- First tankōbon volume cover

君を忘れる恋がしたい (Kimi o Wasureru Koi ga Shitai)
- Genre: Romance
- Written by: Haru Yuuki
- Published by: Shueisha
- English publisher: NA: Yen Press;
- Imprint: Margaret Comics
- Magazine: Bessatsu Margaret
- Original run: September 13, 2023 – present
- Volumes: 8

= My First Love With You Again =

Japanese manga series

My First Love With You Again (君を忘れる恋がしたい, Kimi o Wasureru Koi ga Shitai) is a Japanese manga series written and illustrated by Haru Yuuki. It began serialization in Shueisha's shōjo manga magazine Bessatsu Margaret in September 2023.

==Synopsis==
Shino and Sena became a couple in a middle school, but were forced to go their separate ways once Sena transfers to another school. Now in college, Shino who still holds on to her feelings for Sena finds out that he attends the same college as her. She later discovers that Sena is very different than what she remembers of him.

==Publication==
Written and illustrated by Haru Yuuki, My First Love With You Again began serialization in Shueisha's shōjo manga magazine Bessatsu Margaret on September 13, 2023. Its chapters have been compiled into eight tankōbon volumes as of May 2026.
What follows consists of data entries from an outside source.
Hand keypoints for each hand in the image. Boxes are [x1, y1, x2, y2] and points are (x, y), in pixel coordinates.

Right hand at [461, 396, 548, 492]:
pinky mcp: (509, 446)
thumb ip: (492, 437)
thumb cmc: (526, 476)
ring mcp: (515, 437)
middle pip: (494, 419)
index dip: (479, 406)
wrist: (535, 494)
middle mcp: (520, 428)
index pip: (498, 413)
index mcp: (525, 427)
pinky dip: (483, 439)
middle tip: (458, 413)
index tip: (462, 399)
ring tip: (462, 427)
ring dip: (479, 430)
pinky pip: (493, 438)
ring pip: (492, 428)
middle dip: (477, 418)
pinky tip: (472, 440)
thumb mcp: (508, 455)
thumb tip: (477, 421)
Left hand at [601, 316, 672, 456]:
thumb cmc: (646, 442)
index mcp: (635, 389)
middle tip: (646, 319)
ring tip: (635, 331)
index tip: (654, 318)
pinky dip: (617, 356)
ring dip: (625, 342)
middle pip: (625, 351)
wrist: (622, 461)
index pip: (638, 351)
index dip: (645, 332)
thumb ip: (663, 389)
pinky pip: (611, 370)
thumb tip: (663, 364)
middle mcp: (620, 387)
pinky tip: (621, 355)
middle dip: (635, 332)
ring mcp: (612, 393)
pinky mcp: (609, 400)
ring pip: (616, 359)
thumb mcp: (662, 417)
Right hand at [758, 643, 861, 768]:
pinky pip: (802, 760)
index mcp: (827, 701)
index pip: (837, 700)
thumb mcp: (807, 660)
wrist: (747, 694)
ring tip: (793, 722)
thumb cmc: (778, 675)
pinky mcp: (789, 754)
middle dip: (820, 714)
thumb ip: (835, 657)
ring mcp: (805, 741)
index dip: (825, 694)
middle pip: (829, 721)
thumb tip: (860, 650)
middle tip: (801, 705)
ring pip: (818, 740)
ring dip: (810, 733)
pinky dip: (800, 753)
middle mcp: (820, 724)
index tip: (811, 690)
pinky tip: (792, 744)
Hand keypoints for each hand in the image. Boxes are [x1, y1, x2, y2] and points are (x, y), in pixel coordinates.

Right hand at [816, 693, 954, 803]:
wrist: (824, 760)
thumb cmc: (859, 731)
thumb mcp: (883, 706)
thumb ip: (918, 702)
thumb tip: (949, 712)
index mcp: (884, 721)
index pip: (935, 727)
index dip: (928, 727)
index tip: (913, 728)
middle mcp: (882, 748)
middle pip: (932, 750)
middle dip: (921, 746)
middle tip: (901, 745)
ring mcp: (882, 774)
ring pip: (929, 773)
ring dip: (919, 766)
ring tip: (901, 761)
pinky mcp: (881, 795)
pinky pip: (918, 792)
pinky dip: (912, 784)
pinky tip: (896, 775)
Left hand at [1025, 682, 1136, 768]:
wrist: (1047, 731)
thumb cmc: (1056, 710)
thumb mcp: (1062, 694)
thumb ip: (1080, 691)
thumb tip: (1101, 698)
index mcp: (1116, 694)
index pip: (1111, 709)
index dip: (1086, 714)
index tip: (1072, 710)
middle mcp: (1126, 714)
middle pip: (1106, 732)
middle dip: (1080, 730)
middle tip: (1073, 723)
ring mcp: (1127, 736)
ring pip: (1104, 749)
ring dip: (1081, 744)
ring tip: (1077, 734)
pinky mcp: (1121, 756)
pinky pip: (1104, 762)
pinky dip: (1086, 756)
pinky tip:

During their panel at San Diego Comic-Con 2026, Yen Press announced that they had licensed the series for English publication, with the first volume set to release in January 2027.

| No. | Original release date | Original ISBN | North American release date | North American ISBN |
|---|---|---|---|---|
| 1 | February 22, 2024 | 978-4-08-843002-7 | January 26, 2027 | 979-8-85-543204-6 |
| 2 | May 23, 2024 | 978-4-08-843010-2 | — | — |
| 3 | September 25, 2024 | 978-4-08-843051-5 | — | — |
| 4 | January 23, 2025 | 978-4-08-843090-4 | — | — |
| 5 | May 23, 2025 | 978-4-08-843139-0 | — | — |
| 6 | September 25, 2025 | 978-4-08-843184-0 | — | — |
| 7 | January 23, 2026 | 978-4-08-843223-6 | — | — |
| 8 | May 25, 2026 | 978-4-08-843262-5 | — | — |
| 9 | October 23, 2026 | 978-4-08-843313-4 | — | — |

==Reception==
The series was ranked third in the Nationwide Publishers Recommended Comics of 2025 list.